8 thoughts on “YPN Continues to Disappoint

  1. I use the YPN on my blog. Besides not being relevant to my content, they usually aren’t even relevant to each other.

  2. http://www.sugarrae.com/permalink/interview-with-yahoo-publisher-network/

    Rae: One of the bigger issues surrounding the YPN beta program is the targeting of the ads (and as a result, low click thru rates) based on feedback at forums and my own experiences as a beta tester. Can you tell me a little bit about the targeting process and what you’re doing to improve the experience? Can publishers do anything on their sites to help improve targeting?

    JS: I’m glad you bring this up because we’ve found that the majority of our publishers have been very happy with the ads served on their site.

    is this a joke?

  3. That’s why I pulled the YPN ads. I know many publishers scurried and put IP delivery systems in place, but heck, I’m not a programmer, I’m a publisher. I have better ways of spending my time to make money.

    I’m flummoxed that Y! isn’t doing this on its backend and pissed that it’s making individual publishers do it to stay within its terms of service. How many wasted people-hours is that across the publisher world?

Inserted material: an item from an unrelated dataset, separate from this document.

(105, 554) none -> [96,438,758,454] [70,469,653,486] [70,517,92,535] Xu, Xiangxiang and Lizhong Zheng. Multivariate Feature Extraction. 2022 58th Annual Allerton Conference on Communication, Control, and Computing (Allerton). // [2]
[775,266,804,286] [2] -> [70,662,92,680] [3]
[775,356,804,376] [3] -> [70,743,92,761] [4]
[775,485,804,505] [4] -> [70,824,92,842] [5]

    The money wasn’t bad for a two-week test I ran, but until Y! gets a real program in place, I just have to say “No thanks.”

  4. For months on Adsense, all I got were ads for composting solutions. This, on a blog dedicated to technology, society, and politics. In my case, Adsense was LITTERLY full of $#!7! The technology as a whole has a long way to go and it will take GOOG at $200 to get their heads out of the clouds and back to work.

  5. On a positive note Yahoo YPN started off *after* Google Adsense.

    YPN isn’t setting the standard, Adsense is.

  6. Yahoo! usually do things right in my opinion. I am usually a massive Microsoft fan but in certain cases, especially blog related stuff, I think Y! are the people with the smarts. I trust they will get a clue and work it out.

  7. I was once abig fan of Yahoo in many ways and auser of their services long before Google even saw the lght of day. How they could design and implement aprogram as bad as the exisiting YPN just amazes me.

    In particular the geographic restrictions make me tink they have a newspaper publisher exec running the program rather than someone who even knows what the internet is.

    I have a couple very small bogs, on technical subjects. Even with only a few hundred vistors a month, more than half ar from outside the US … indeed a fascination of blogging is that visitors from every contient except Antartica (so far) ‘tune in’ to read my scribblings. The internet is international, Yahoo, hello. *sigh*

  8. I’ve blogged about this before, YPN is not going to deliver for publishers and compete well with Adsense until they do two things:

    1. Improve Yahoo Search Advertising (Overture) so that advertisers actually want to use it and can do so quickly and easily. Without this, they’ll continue to have less ads to choose from which is why they continually show Vonage and mortgage ads.

    2. Do the things Google won’t do that anger publishers. Show the revenue share, be more transparent, etc.